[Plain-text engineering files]
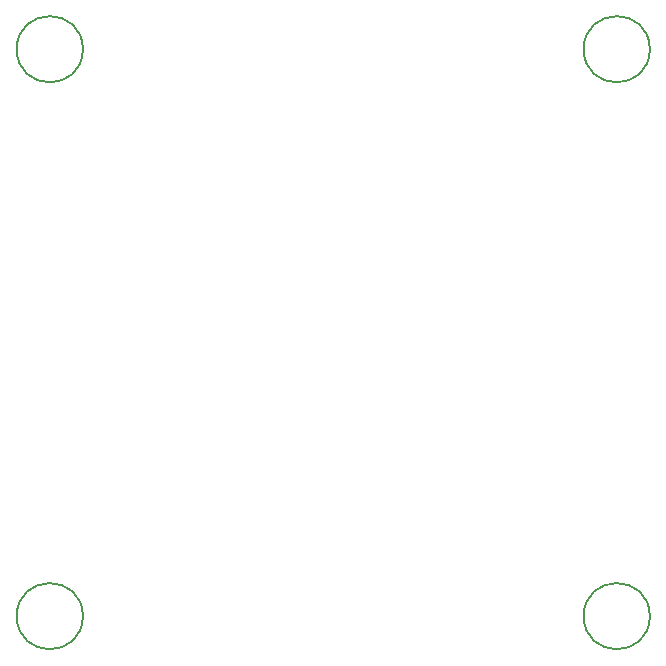
<source format=gbr>
%TF.GenerationSoftware,KiCad,Pcbnew,9.0.0*%
%TF.CreationDate,2025-02-21T21:13:24-05:00*%
%TF.ProjectId,SensorModuleBreakout,53656e73-6f72-44d6-9f64-756c65427265,rev?*%
%TF.SameCoordinates,Original*%
%TF.FileFunction,Other,Comment*%
%FSLAX46Y46*%
G04 Gerber Fmt 4.6, Leading zero omitted, Abs format (unit mm)*
G04 Created by KiCad (PCBNEW 9.0.0) date 2025-02-21 21:13:24*
%MOMM*%
%LPD*%
G01*
G04 APERTURE LIST*
%ADD10C,0.150000*%
G04 APERTURE END LIST*
D10*
%TO.C,H2*%
X156800000Y-56000000D02*
G75*
G02*
X151200000Y-56000000I-2800000J0D01*
G01*
X151200000Y-56000000D02*
G75*
G02*
X156800000Y-56000000I2800000J0D01*
G01*
%TO.C,H3*%
X108800000Y-104000000D02*
G75*
G02*
X103200000Y-104000000I-2800000J0D01*
G01*
X103200000Y-104000000D02*
G75*
G02*
X108800000Y-104000000I2800000J0D01*
G01*
%TO.C,H4*%
X156800000Y-104000000D02*
G75*
G02*
X151200000Y-104000000I-2800000J0D01*
G01*
X151200000Y-104000000D02*
G75*
G02*
X156800000Y-104000000I2800000J0D01*
G01*
%TO.C,H1*%
X108800000Y-56000000D02*
G75*
G02*
X103200000Y-56000000I-2800000J0D01*
G01*
X103200000Y-56000000D02*
G75*
G02*
X108800000Y-56000000I2800000J0D01*
G01*
%TD*%
M02*

</source>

** WHAT IS BEING ASKED **
Each line above that holds the string "KiCad" should be copied and shown.

** RESPONSE TO THE EXERCISE **
%TF.GenerationSoftware,KiCad,Pcbnew,9.0.0*%
G04 Created by KiCad (PCBNEW 9.0.0) date 2025-02-21 21:13:24*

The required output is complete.